It is important to note that these two teams do not work in complete isolation and often collaborate: the Internet Archive provides stable storage for Archive Team's torrent, and Archive Team provides the Internet Archive with WARC files and URL lists to crawl through. Regardless, I've attempted to demonstrate the different approaches to archiving GeoCities by the two teams. The Internet Archive offers an archive of GeoCities that prioritizes public access over freedom of usage: prioritizing websites marked as important by the public, storing websites for easy access through the Web, and displaying WARC files as rendered views. Archive Team offers an archive of GeoCities that prioritizes freedom of usage over public access: attempting to archive indiscriminately as many websites as possible, storing websites without reliance on a central server, and only offering WARC files without rendered views.
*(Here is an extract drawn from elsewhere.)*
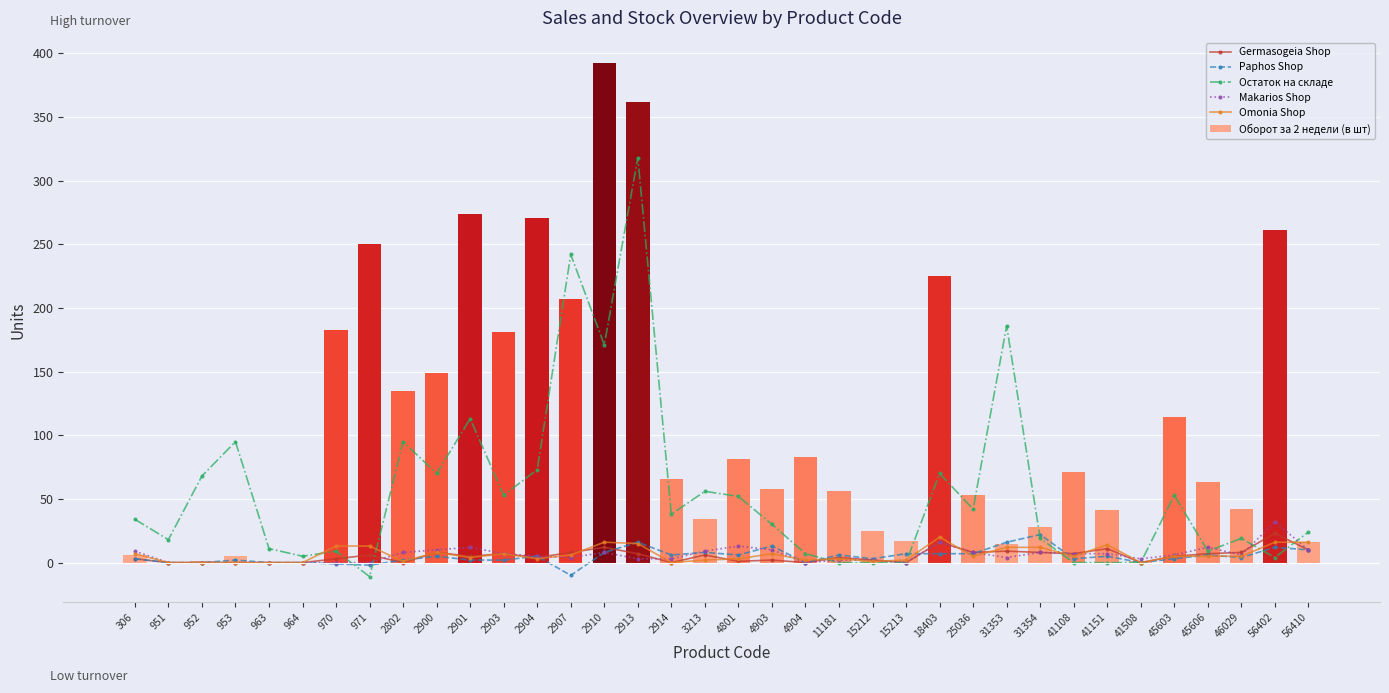

Which series has the largest range (max minus min)?

Оборот за 2 недели (в шт)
Like traditional archives, web archives require decisions on selection and maintenance of materials and their storage. The Internet Archive data stored in the Sun Microsystems's Santa Clara Data Center relies on the physical infrastructure and maintenance of the servers. Reflecting on the archival process, Archive Team founder Jason Scott believes that he should have shipped hard drives with copies of the GeoCities archive to multiple locations, so multiple computers could seed the torrent. Saving digital work is ironically dependent on tangible natural and social resources; without them, web archives are nonfunctional. As Scott describes, “there's a chance that if you're hit by a car, things will disappear that maybe shouldn't disappear” (Scott, “Q&A: The Long Term Prospects ”).

The work of web archives like the GeoCities archives by Archive Team and the Internet Archive also ironically reveals that the Web is not permanent storage. Wendy Hui Kyong Chun states in Programmed Visions:

“If our machines' memories are more permanent, if they enable a permanence that we seem to lack, it is because they are constantly refreshed — rewritten — so that their ephemerality endures, so that they may “store” the programs that seem to drive them” (Chun 170).

Chun argues that in order for software (and thus the Web and websites) to endure, its regeneration relies on the deletion and degeneration of its previous form. So, by revealing previous iterations of what appears to be the same website, the Internet Archive and Archive Team's archival efforts expose 1) the “ephemerality” of the Web and websites and 2) that the Web and websites have a history. Even sites archived in the Archive Team's torrent no longer offer the same user experience as their original form: MIDI files sound different with modern hardware, images hosted on other websites are lost, Java applet code has long since deprecated (Connor). The Web is “constantly refreshed”; without this constant energy, websites are lost to closures of web hosting services or lack of archival support. The web crawling and scraping of GeoCities by Archive Team and the Internet Archive thus uncovers that the Web is not permanent continuous storage but requires a constant energy to maintain.

GeoCities is representative of a Web now lost. While today's Web is based on “profiles” that directly map people to their web counterparts, abstracting away any unnecessary details, GeoCities relied on geographical metaphors for users to understand the Web and its community structure. I propose a return to the geographic, the material, and the tangible when considering the Web and the products produced and serviced on the Web today; through this framework, we can reveal the hidden labor, maintenance, and energy in the Web often unseen.